■ **Consigne 1**:
D'après l'extrait de débat, quel coût le secrétaire d'État attribue-t-il à l'amendement n° I-62 ?
■ **Consigne 2**:
Renvoyez le passage de l'extrait de débat qui va de "Les établissements de" à "national de péréquation.".

■ **Passage fourni**:
=-=-=-=-=

Je leur propose donc que nous reprenions ce débat lors de l'examen de la seconde partie du projet de loi de finances et que le Sénat marque par un vote sur un texte sa volonté de progresser dans la solution de ce problème.
On ne peut pas laisser les choses en l'état ; le statu quo n'est plus supportable.
Nous aurons à examiner la proposition de loi cosignée par M. Delevoye et un grand nombre de nos collègues. Il appartient donc au Sénat de bien poser les termes de ce débat et de faire évoluer les choses en ce domaine.
M. le président. Quel est l'avis du Gouvernement ?
M. Christian Sautter, secrétaire d'Etat. L'avis du Gouvernement est défavorable, et ce pour deux raisons.
En 1990, quand le statut de France Télécom a été modifié, il a été décidé que les taxes locales que devrait acquitter France Télécom iraient au budget de l'Etat. Il n'y a donc aucune distorsion de concurrence par rapport à d'autres sociétés puisque, de toute façon, les taxes sont versées - il est vrai, au budget de l'Etat - à la place de la contribution forfaitaire qui existait antérieurement.
La première raison de mon avis défavorable à l'amendement n° I-62 est donc son coût de 4,5 milliards de francs, de nature à remettre en cause l'équilibre du budget dont nous débattons.
La seconde raison de mon opposition tient au fait que l'Etat n'a pas tout gardé pour lui. Il a consacré une bonne partie du produit de ces taxes au financement de la dotation de compensation de la taxe professionnelle : France Télécom, par le truchement de l'Etat, alimente à hauteur de 1,7 milliard de francs le fonds précité.
Les établissements de France Télécom, loin d'être répartis de façon uniforme sur notre territoire, sont plutôt concentrés là où les usagers sont les plus nombreux, donc dans les grandes villes. Si on adoptait votre amendement, monsieur Hérisson, les grandes villes où sont implantées d'importantes structures de France Télécom profiteraient certes de ressources supplémentaires, mais au détriment des communes sensibles, des communes rurales, qui perdraient la contribution que leur verse, à hauteur de l'apport de France Télécom, le fonds national de péréquation.
Pour ces deux raisons, le Gouvernement ne peut accepter cet amendement.
M. le président. Je vais mettre aux voix l'amendement n° I-62.
M. Pierre Hérisson. Je demande la parole pour explication de vote.
M. le président. La parole est à M. Hérisson.
M. Pierre Hérisson. J'ai bien noté la proposition de M. le rapporteur général mais, avant de lui répondre, je voudrais d'abord m'adresser à M. le secrétaire d'Etat.

=-=-=-=-=

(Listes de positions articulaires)
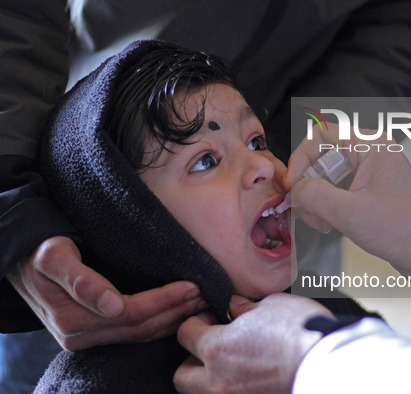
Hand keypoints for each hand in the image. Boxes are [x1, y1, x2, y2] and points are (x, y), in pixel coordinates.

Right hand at [7, 236, 203, 350]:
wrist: (21, 261)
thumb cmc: (39, 253)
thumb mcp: (53, 257)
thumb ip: (79, 279)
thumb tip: (111, 305)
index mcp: (74, 320)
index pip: (133, 314)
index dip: (166, 301)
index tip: (192, 285)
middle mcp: (82, 336)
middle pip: (143, 327)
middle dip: (178, 310)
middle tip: (208, 293)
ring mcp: (89, 338)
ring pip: (142, 335)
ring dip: (174, 319)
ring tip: (202, 303)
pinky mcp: (96, 334)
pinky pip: (135, 334)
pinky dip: (161, 323)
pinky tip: (180, 312)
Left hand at [174, 293, 332, 392]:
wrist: (329, 363)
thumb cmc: (302, 332)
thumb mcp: (271, 305)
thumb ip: (245, 308)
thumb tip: (235, 308)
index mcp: (216, 348)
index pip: (185, 333)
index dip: (197, 320)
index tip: (211, 316)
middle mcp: (218, 380)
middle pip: (182, 375)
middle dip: (193, 358)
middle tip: (213, 344)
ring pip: (203, 393)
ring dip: (210, 378)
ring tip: (232, 363)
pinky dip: (235, 388)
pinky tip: (250, 376)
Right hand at [286, 123, 410, 277]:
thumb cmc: (406, 230)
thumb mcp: (350, 213)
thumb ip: (315, 196)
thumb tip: (296, 191)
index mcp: (370, 146)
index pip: (321, 135)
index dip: (301, 158)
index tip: (294, 186)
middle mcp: (370, 154)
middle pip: (321, 157)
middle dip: (308, 186)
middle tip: (305, 211)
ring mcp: (369, 174)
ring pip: (326, 177)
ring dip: (316, 200)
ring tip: (320, 223)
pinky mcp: (368, 193)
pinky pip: (336, 192)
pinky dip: (326, 208)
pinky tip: (328, 226)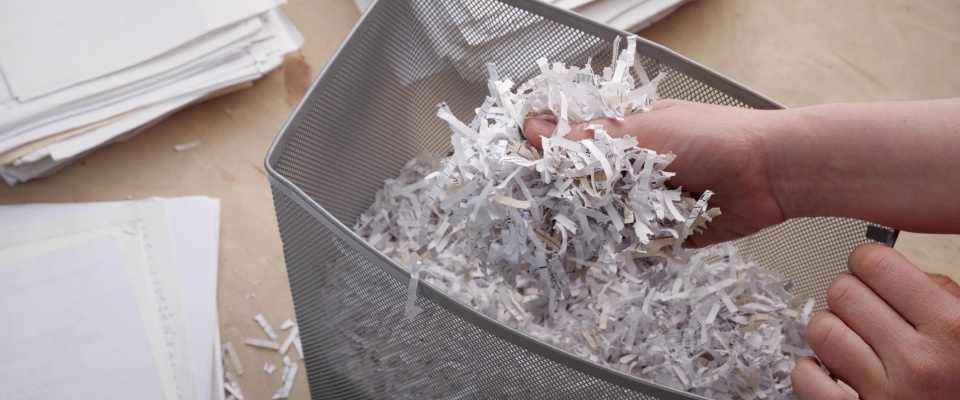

=-=-=-=-=

■ **Réponse 1**:
4,5 milliards de francs.

■ **Réponse 2**:
Les établissements de France Télécom, loin d'être répartis de façon uniforme sur notre territoire, sont plutôt concentrés là où les usagers sont les plus nombreux, donc dans les grandes villes. Si on adoptait votre amendement, monsieur Hérisson, les grandes villes où sont implantées d'importantes structures de France Télécom profiteraient certes de ressources supplémentaires, mais au détriment des communes sensibles, des communes rurales, qui perdraient la contribution que leur verse, à hauteur de l'apport de France Télécom, le fonds national de péréquation.